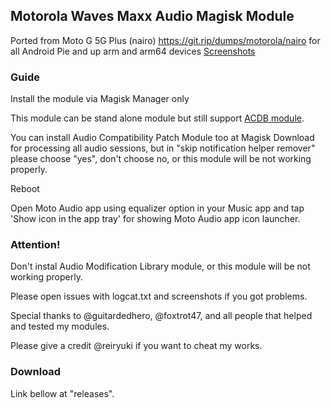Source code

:## Motorola Waves Maxx Audio Magisk Module

Ported from Moto G 5G Plus (nairo) https://git.rip/dumps/motorola/nairo for all Android Pie and up arm and arm64 devices
[Screenshots](https://reiryuki.blogspot.com/2020/09/motorola-waves-maxx-audio-fx-magisk.html?m=1)

### Guide
Install the module via Magisk Manager only

This module can be stand alone module but still support [ACDB module](https://t.me/viperatmos).

You can install Audio Compatibility Patch Module too at Magisk Download for processing all audio sessions,
but in "skip notification helper remover" please choose "yes", don't choose no, or this module will be not working properly.

Reboot

Open Moto Audio app using equalizer option in your Music app and tap 'Show icon in the app tray' for showing Moto Audio app icon launcher.

### Attention!
Don't instal Audio Modification Library module, or this module will be not working properly.

Please open issues with logcat.txt and screenshots if you got problems.

Special thanks to @guitardedhero, @foxtrot47, and all people that helped and tested my modules.

Please give a credit @reiryuki if you want to cheat my works.

### Download
Link bellow at "releases".
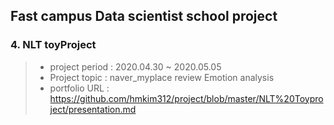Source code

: ## Fast campus Data scientist school project
### 4. NLT toyProject
>- project period : 2020.04.30 ~ 2020.05.05
>- Project topic : naver_myplace review Emotion analysis 
>- portfolio URL : https://github.com/hmkim312/project/blob/master/NLT%20Toyproject/presentation.md
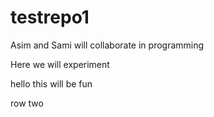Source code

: # testrepo1
Asim and Sami will collaborate in programming

Here we will experiment

hello this will be fun 

row two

ACTIVITY:
Rewrite all the data with "Moto Audio" swapped for "Waves Audio" and everything else unchanged, omitting the pictures.

EXERCISE ANSWER:
Source code

:## Motorola Waves Maxx Audio Magisk Module

Ported from Moto G 5G Plus (nairo) https://git.rip/dumps/motorola/nairo for all Android Pie and up arm and arm64 devices
[Screenshots](https://reiryuki.blogspot.com/2020/09/motorola-waves-maxx-audio-fx-magisk.html?m=1)

### Guide
Install the module via Magisk Manager only

This module can be stand alone module but still support [ACDB module](https://t.me/viperatmos).

You can install Audio Compatibility Patch Module too at Magisk Download for processing all audio sessions,
but in "skip notification helper remover" please choose "yes", don't choose no, or this module will be not working properly.

Reboot

Open Waves Audio app using equalizer option in your Music app and tap 'Show icon in the app tray' for showing Waves Audio app icon launcher.

### Attention!
Don't instal Audio Modification Library module, or this module will be not working properly.

Please open issues with logcat.txt and screenshots if you got problems.

Special thanks to @guitardedhero, @foxtrot47, and all people that helped and tested my modules.

Please give a credit @reiryuki if you want to cheat my works.

### Download
Link bellow at "releases".
Source code

: ## Fast campus Data scientist school project
### 4. NLT toyProject
>- project period : 2020.04.30 ~ 2020.05.05
>- Project topic : naver_myplace review Emotion analysis 
>- portfolio URL : https://github.com/hmkim312/project/blob/master/NLT%20Toyproject/presentation.md
Source code

: # testrepo1
Asim and Sami will collaborate in programming

Here we will experiment

hello this will be fun 

row two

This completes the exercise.